The dream of any summer resident is that the bins are bursting with the harvest, and the growing process is not troublesome and burdensome. However, in this case, not everything is so rosy: between the June frosts and the August cold snap, everyone tries to eat vegetables and berries, and weeds “delight” the gardener with their beauty. But today, a large and early harvest without pests and regular weeding becomes a reality: modern covering materials come to the aid of the gardener. Let’s talk about spunbond — what to pay attention to when choosing and how to use it correctly.
Among gardeners, the trivial name of the covering material used in the garden and vegetable garden is common — spunbond. However, first of all, this term refers to the technology of production of non — woven materials from polymer fibers-spunbond.
The industrial method of manufacturing such materials was developed by Reifenhäuser Reicofil GmbH & Co in 1976, which presented a working model of the production line at the European International Exhibition. According to the spunbond technology, polymer raw materials (polypropylene, polyester, polyamide, etc.) are melted and pressed through a die (a metal plate with small holes). The resulting endless fibers are cured in the air, they are placed in the web and bonded together in various ways (thermal bonding, needle-punching, water jets, chemical bonding), depending on the desired technical characteristics and purpose of the material.
Useful properties of spunbond
Today, spunbond is expanding its scope. Initially (in the 70s of the last century), it was conceived as a geotextile-a material for separating and reinforcing soil layers during road works, foundation construction, and landscape events. Currently, non-woven synthetic materials are used as building membranes, for the manufacture of disposable (for example, medical) clothing and bed linen, as accessories and cushioning materials in light industry, for sewing bags, making packaging, furniture, and in the advertising business. And of course, in agriculture-today, half of all agricultural land in Europe uses synthetic material made using spunbond technology.
This spread of the material was due to its remarkable properties.
- This is a high tensile strength even for low-density spunbond (due to the spatial structure of the interweaving of individual fibers).
- Light weight.
- Low creasability.
- No electrical conductivity.
- High water and air permeability.
- Light transparency (reaches 84% in low-density spunbond).
- Hygiene-the material is inert and does not form toxic substances in contact with air or water.
- Does not absorb moisture.
- It does not rot, is not affected by fungi.

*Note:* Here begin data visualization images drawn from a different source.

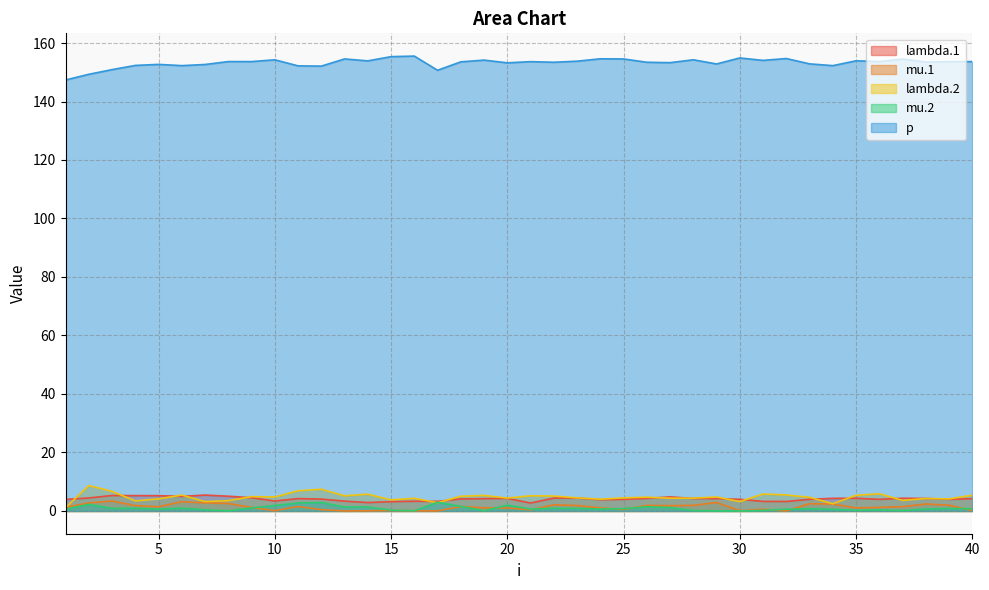

Rank the series at 32 from highest to lowest value.

p, lambda.2, lambda.1, mu.2, mu.1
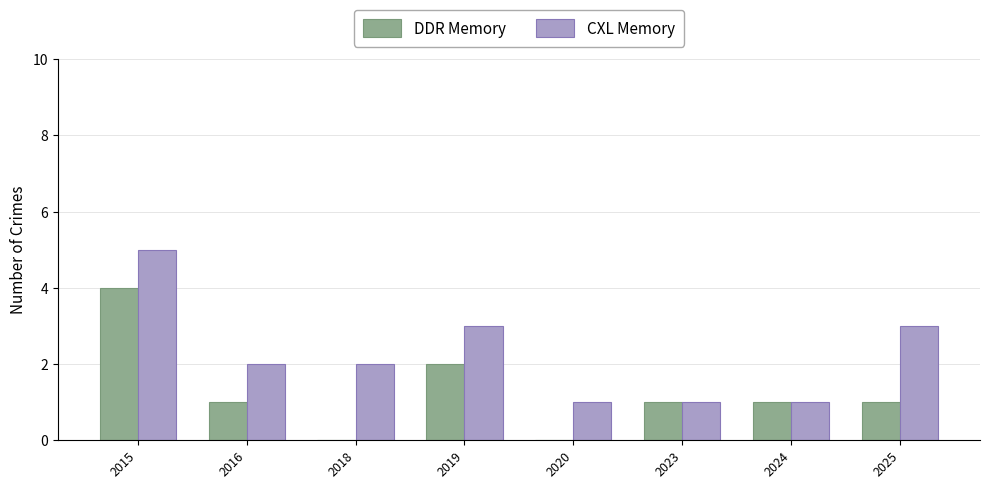

What is the total value across all series at 2016?

3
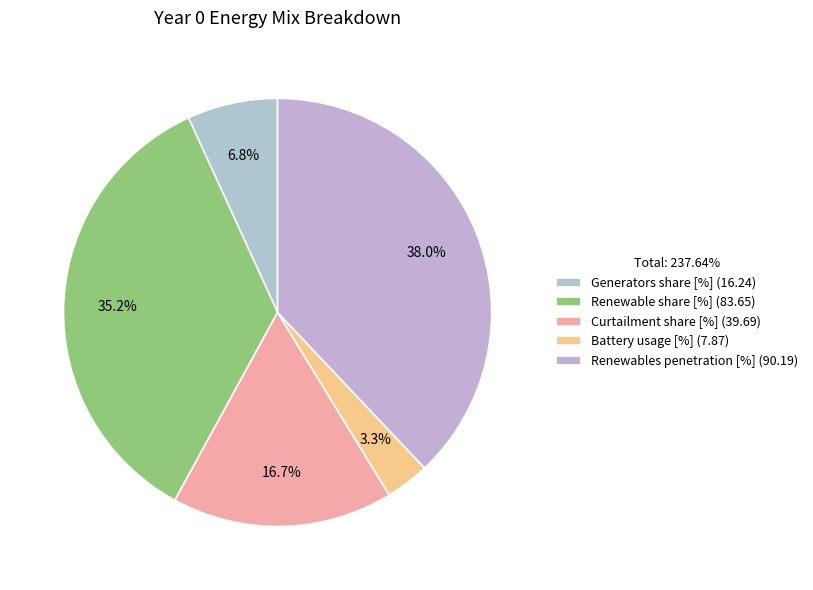

Rank the categories by value from highest to lowest.

Renewables penetration [%], Renewable share [%], Curtailment share [%], Generators share [%], Battery usage [%]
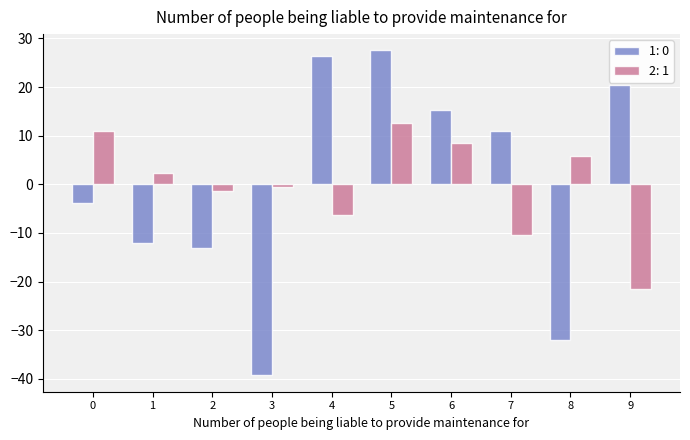

How many data points in 2: 1 are above 2?

5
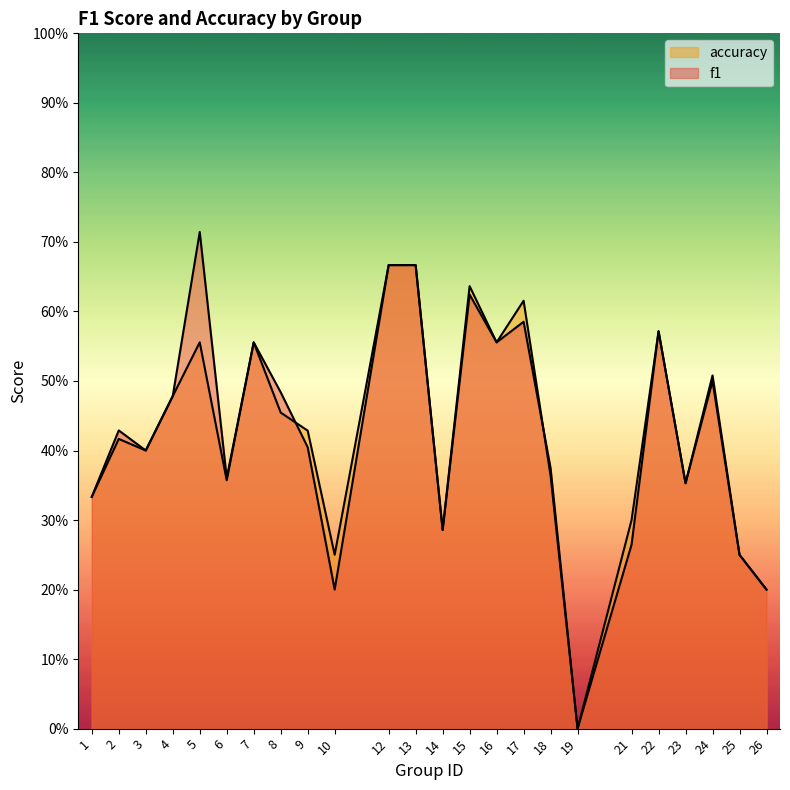

What is the difference between the maximum and second lowest values in the f1 series?

0.5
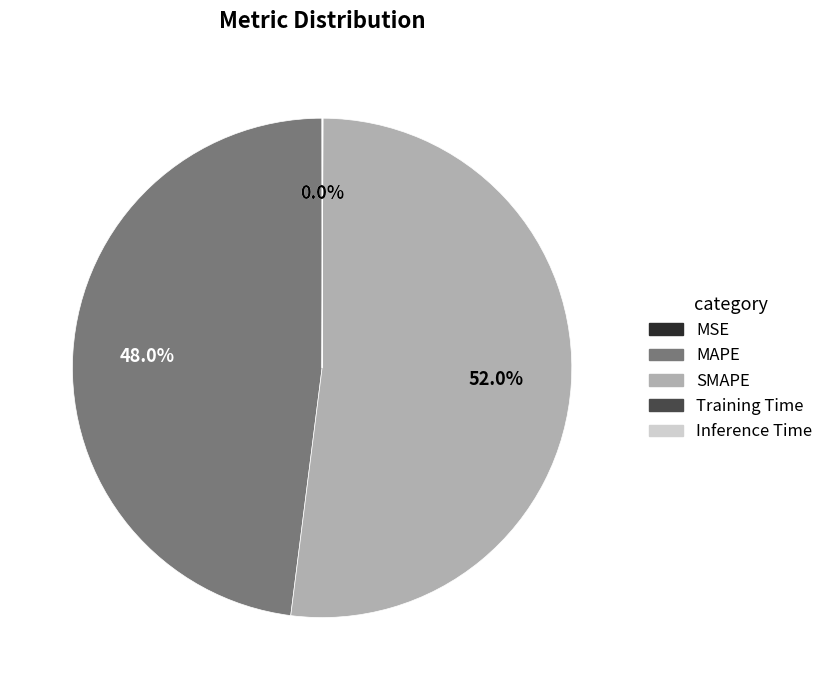

What is the largest slice in the pie chart?

SMAPE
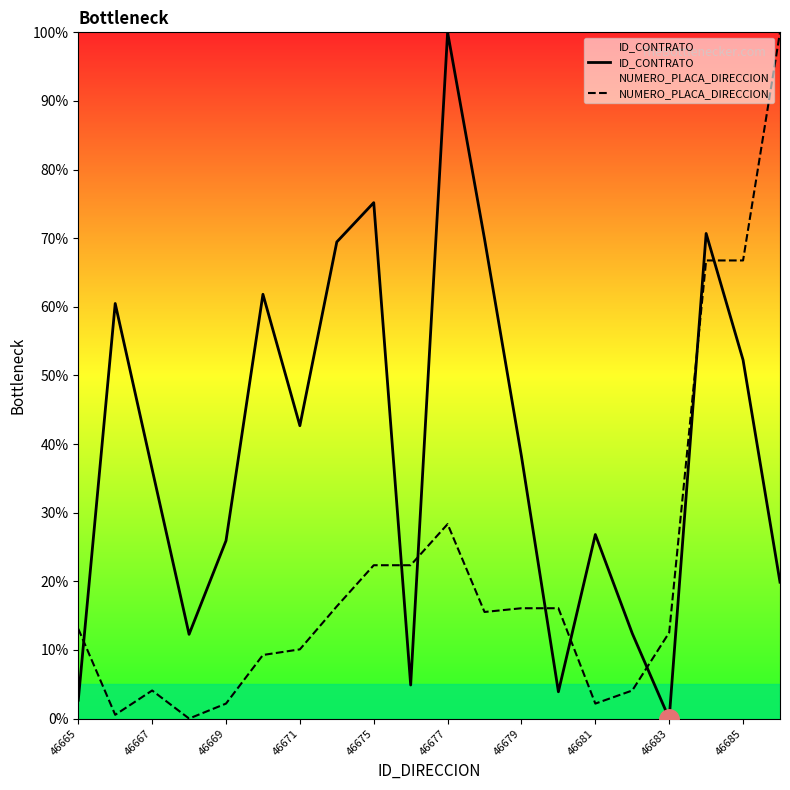

Is the value of NUMERO_PLACA_DIRECCION at 46665 greater than the value of ID_CONTRATO at 46667?

No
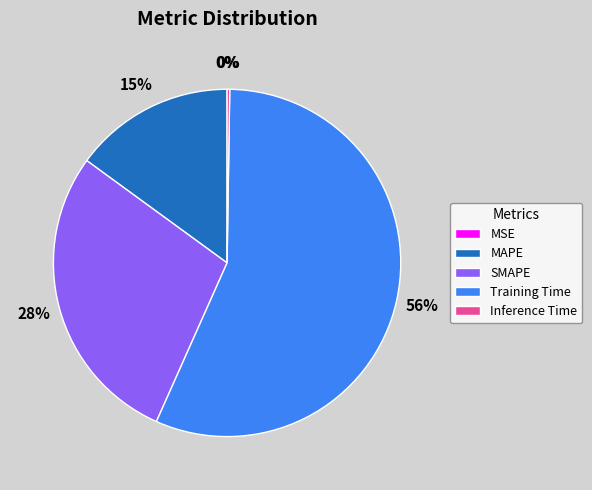

Is it true that SMAPE is 28% of the pie?

True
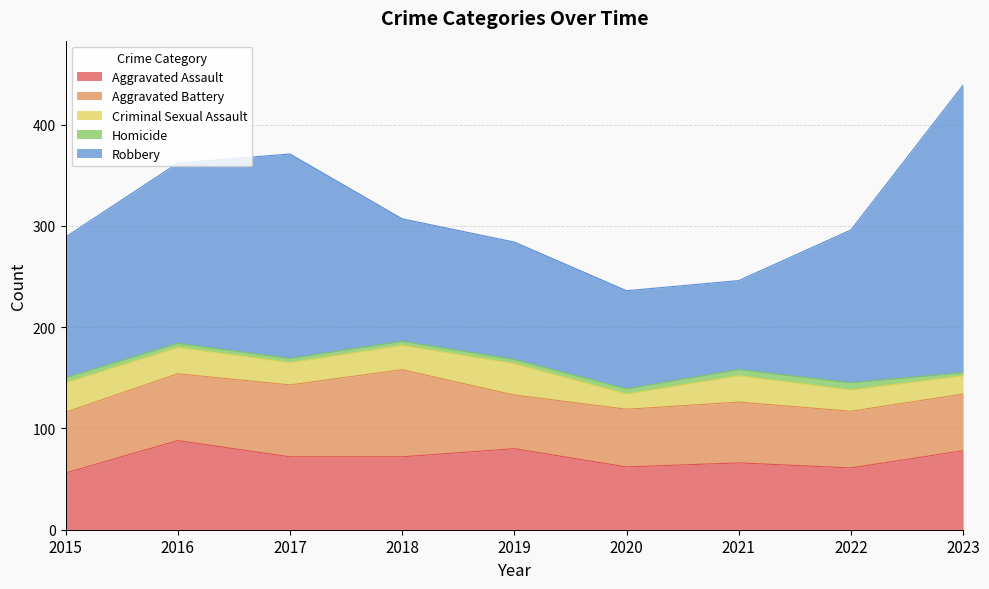

What is the minimum value shown in the chart?

3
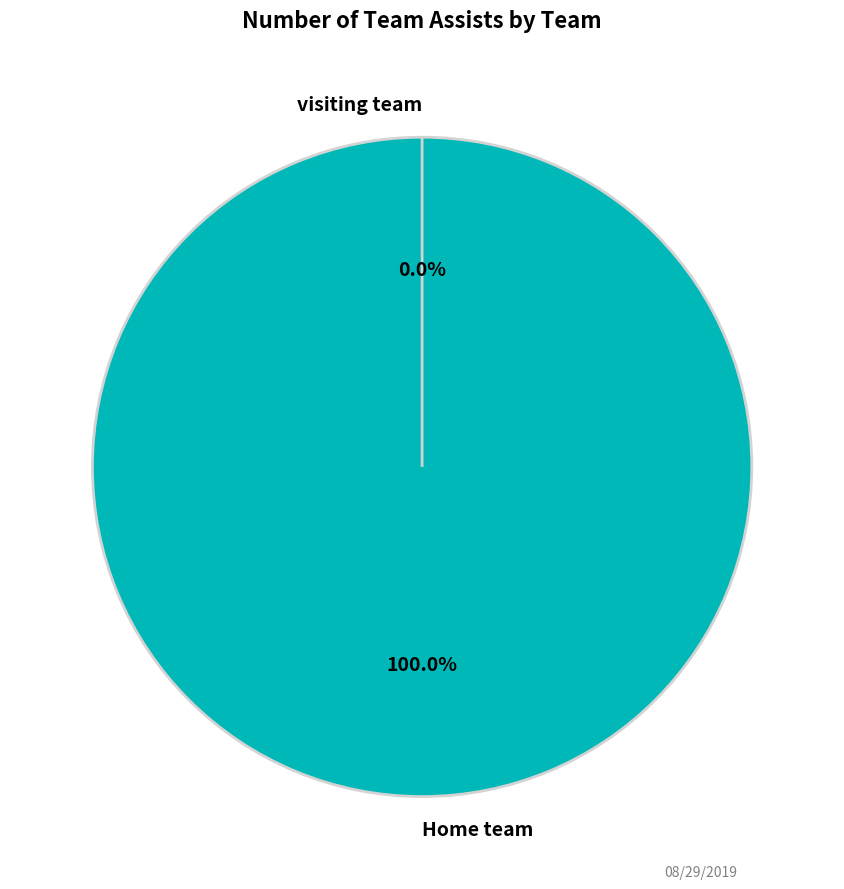

How many segments does this pie chart have?

2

- It is resistant to weather conditions.
In agriculture, UV-stabilized nonwovens are used – with the addition of substances that protect against the destructive effects of ultraviolet radiation. In the marking, this is reflected by the corresponding abbreviation SUF.
Spunbond, lutrasil, agril, and others
As mentioned above, spunbond is not an established name for the material and is not a trade brand. But the name stuck and spread. In addition, such products are sold under the names lutrasil (after the brand name Lutrasil in Germany), agril (French brand Agryl). And there are also spantex, spanbel, agrospan, agroSUF, agrovolokno, agrotextil, agropolotno and others. Regardless of the brand or manufacturer, all this is the same material, because it is made using the same technology. Synthetic non-woven fabrics are produced in different densities.
Why does a cottager need a spunbond
In private farms, materials of this type appeared not so long ago, about 10-15 years ago. But in this short period of time, the summer residents managed to appreciate them. Most often, gardeners use white and black spunbond. Their purpose is different, and it also depends on the density of the material, which is measured in grams per square meter. For gardening purposes, a material with a density of 17 to 80 g/m² is usually used.